Southampton Fly into Britain's Big 4

For you avid Tab readers out there, an article about Quidditch may be vaguely familiar in your memory, along with the stuff you should probably remember for tomorrow’s seminar. Well, […]


For you avid Tab readers out there, an article about Quidditch may be vaguely familiar in your memory, along with the stuff you should probably remember for tomorrow’s seminar. Well, Southampton Quidditch Team is back, and, following a vast reshuffle from the match against Reading Rocs in the spring, took a 21-strong squad to the first ever British Quidditch Cup last weekend, in Oxford.

southampton quidditch team

Team Photo: Back Left – Front Right: Styles, Craig, Keks, Bidwell, Wheeler, Young, Buss, Calder, Thripp, Allerton, Gale, Aaen, Silva, Iantchenko, Jeffrey, Ferenczy, Dorricott, Celeste, Scott, Carpenter.

DAY 1

Being widely touted as ‘dark horses’ for the 16-team tournament (the largest competition ever played outside of America!), Southampton, led by the Captain-Team UK Seeker combination of Sarah Dorricott and Dugald Young, were quietly confident, regardless of being drawn in the ‘Group of Death’ alongside Reading, St. Andrews and Leeds.

In all honesty, yours truly wasn’t there for the first match against Reading, having come back from France for the weekend. But what I can tell you is that Southampton won. Yay!

Next up were St. Andrews, a relatively new and unknown entity on the British Quidditch scene. This was a game which ended up being as physical and tightly fought as predicted, and was arguably one of the best games of the weekend, as St. Andrews caught the snitch 30 points behind to leave the game 50-50. Cue the first game of overtime being played in almost two years. A wonderful grab by Young left Southampton 2 from 2 and definitely qualified for Sunday’s finals day. All that remained was a straight shootout with Leeds for the top spot and bragging rights of the group.

Outrageously reliable beating from Will Buss (#BussForBritain) and dogged chasing from Southampton’s top scorer Jemma Thripp (#ThrippForBritain) led to an almost surprising domination by the southerners in a just as physical, draining game as its predecessor. Following another excellent snitch catch by Young, Southampton had won 100-20 and was going through to the Quarter’s full of confidence after such a promising start.

DAY 2

The big day approached in a sea of bruises and painkillers, as Southampton arose the Sunday morning, aching all over (mainly thanks to one brutal Leeds player in my case). Game 1 was to be against the Quidlings (Oxford’s B team), and it sure didn’t disappoint! Once again, bludger control maintained by the imperious Soton beaters, allowed the speedy chasers to attack on the break, with Ollie Craig, Alex Carpenter and Thripp sharing goals to race into a 60-0 lead. As the snitch arrived back on the pitch, Southampton was within breathing distance of the semi-finals. Seekers Ellie Aaen and Alexandra Iantchenko hassled the American snitch, Austin Nuckols, working excellently at wearing him down. However, a 6ft 3 snitch often needs a 6ft 3 seeker; cue Craig to shamelessly steal the girls’ glory and end the match. SOUTHAMPTON WAS IN THE SEMI-FINALS!

Catching the Snitch

Admittedly, it went slightly downhill from here. Oxford is the best team in the country (potentially in Europe) – and posed too formidable for a slowly tiring Soton team. Despite the never-give-up attitude that had begun to characterise this team, they could do nothing to prevent a pretty humbling loss (even if I maintain that the 100-point difference flattered Oxford…).
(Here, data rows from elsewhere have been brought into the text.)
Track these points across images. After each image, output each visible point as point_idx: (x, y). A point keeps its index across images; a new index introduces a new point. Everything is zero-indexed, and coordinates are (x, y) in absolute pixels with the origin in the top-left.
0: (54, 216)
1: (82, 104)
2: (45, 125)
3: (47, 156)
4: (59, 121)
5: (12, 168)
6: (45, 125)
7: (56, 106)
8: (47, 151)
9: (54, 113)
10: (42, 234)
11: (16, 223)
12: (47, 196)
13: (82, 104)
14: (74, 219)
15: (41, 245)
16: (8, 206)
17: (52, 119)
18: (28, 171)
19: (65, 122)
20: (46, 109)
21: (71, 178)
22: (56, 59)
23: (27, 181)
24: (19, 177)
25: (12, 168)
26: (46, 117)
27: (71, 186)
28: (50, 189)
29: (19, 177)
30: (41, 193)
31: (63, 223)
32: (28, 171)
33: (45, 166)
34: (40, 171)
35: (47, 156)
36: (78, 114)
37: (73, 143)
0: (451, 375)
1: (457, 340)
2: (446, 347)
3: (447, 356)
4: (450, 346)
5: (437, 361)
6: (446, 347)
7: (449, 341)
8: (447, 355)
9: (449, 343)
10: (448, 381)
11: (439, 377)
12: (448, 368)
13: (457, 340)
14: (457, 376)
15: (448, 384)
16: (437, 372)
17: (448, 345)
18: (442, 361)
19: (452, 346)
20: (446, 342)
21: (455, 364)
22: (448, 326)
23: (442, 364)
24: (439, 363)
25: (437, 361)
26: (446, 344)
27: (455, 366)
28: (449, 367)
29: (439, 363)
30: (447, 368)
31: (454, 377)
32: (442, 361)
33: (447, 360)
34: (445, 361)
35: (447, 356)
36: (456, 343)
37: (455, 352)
Due to failing light, only 5 minutes break was allotted before the 3rd place play-off versus Bangor. With everything being so up-in-the-air (not literally, we play on the ground…) a slightly reluctant Southampton team lined up again. However, despite anybody’s predictions, an incredible performance from the entire team left Bangor reeling at 40-30 down. However, just when the Soton players dared to dream of a medal around their necks, a sudden snitch catch from the Bangor seeker left the whole ground in stunned silence. Southampton had finished 4th.

soton quidditch

Despite the disappointing way it finished, there is no denying the potential this team has to go a long way in the future. Defensively one of the best teams all weekend, conceding just 10 goals from 5 matches (let’s forget the Oxford anomaly) and with some serious contenders for the Team UK selection coming in the next few months, there is a serious feeling of optimism amongst the camp. One thing is for certain though, Southampton Quidditch Team are unlikely to ever be ‘dark horses’ again!